Dawn French was born in Holyhead in Wales in 1957. Her parents were from Plymouth, and though they moved often as her father was in the RAF, she stayed in the city during term time at St Dunstan’s Abbey School (now merged with Plymouth College) on North Road West.
When she was eighteen her talent for public speaking was spotted by local MP Michael Foot during a debating competition. He nominated her for a scholarship to spend a year in the USA at an independent school in New York, a period she drew upon in her novel According to Yes (2015).
At the Central School of Speech and Drama in London she was training to be a drama teacher when she met Jennifer Saunders, a comedian with a similar mission to upset chauvinist stereotypes, and began to work on the double act that was so successful as ‘French and Saunders’ (1897-2007). This series of sketches and spoofs on popular culture was given one of the highest budgets in BBC history. Jennifer Saunders’ highly popular sitcom ‘Absolutely Fabulous’ was based on one of their sketches.
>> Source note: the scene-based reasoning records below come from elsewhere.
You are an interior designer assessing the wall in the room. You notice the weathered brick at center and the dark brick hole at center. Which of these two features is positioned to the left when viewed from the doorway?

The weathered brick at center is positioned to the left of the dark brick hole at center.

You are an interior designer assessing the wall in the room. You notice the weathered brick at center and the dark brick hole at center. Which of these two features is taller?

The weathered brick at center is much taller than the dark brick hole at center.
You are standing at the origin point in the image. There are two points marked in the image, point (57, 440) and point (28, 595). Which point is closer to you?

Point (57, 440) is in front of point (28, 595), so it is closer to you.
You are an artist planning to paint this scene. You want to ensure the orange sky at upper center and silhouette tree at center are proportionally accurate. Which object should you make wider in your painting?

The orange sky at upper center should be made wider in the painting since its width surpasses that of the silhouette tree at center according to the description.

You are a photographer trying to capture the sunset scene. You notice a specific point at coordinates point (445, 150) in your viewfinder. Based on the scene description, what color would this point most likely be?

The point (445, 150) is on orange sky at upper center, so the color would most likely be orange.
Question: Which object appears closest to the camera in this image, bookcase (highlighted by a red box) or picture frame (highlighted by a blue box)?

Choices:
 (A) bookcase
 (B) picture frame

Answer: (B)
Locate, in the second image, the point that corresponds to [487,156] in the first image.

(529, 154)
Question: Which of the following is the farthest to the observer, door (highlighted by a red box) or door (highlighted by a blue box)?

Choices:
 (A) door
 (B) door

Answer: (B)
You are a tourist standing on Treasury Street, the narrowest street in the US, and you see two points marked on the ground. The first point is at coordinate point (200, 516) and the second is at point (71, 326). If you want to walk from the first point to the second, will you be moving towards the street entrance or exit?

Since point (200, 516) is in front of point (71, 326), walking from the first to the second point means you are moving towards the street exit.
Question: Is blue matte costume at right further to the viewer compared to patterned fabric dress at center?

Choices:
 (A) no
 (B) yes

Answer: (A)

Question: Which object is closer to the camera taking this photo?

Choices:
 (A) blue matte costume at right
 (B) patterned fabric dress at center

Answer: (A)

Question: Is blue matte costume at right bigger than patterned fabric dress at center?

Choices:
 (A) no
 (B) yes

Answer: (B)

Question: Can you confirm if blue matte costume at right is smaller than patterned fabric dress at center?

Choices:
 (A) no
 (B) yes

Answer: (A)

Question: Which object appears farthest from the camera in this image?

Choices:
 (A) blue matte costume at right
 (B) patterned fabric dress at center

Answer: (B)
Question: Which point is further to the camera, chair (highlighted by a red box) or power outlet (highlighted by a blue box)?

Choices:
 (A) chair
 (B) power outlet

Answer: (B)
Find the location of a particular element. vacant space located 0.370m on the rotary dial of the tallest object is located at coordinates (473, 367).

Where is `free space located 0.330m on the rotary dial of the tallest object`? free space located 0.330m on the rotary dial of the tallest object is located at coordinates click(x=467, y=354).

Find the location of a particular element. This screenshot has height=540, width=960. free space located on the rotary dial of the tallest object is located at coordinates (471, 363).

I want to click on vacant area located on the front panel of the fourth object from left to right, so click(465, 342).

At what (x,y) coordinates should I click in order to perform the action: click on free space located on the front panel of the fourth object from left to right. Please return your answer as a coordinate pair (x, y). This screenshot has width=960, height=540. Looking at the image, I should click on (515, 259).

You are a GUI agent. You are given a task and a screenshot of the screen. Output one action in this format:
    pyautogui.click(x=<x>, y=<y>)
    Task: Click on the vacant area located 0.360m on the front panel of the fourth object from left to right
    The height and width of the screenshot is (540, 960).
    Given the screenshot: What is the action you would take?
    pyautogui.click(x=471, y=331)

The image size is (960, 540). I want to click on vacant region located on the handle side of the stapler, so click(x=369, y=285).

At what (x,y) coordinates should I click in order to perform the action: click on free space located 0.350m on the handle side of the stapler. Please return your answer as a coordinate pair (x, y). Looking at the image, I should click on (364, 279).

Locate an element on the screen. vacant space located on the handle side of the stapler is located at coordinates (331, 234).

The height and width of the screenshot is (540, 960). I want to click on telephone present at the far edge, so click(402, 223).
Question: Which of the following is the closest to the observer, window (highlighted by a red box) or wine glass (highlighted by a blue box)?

After publishing her autobiography Dear Fatty in 2007, Dawn French’s work has concentrated more on her own life experiences. She has written two other novels, and recently toured with her first solo show, ‘Thirty Million Minutes’, when she described how she has spent ‘her whole life vigorously attempting to be a fully functioning female human.’ She now lives in Fowey, Cornwall, and in March 2015 became the first Chancellor of Falmouth University.
Her 2011 best-selling debut novel A Tiny Bit Marvellous is currently being turned into a series for ITV.
In the meantime, you can catch her in a very different role at the end of the festive period when her new four-part drama ‘Delicious’ premieres on Sky1 on 30 December.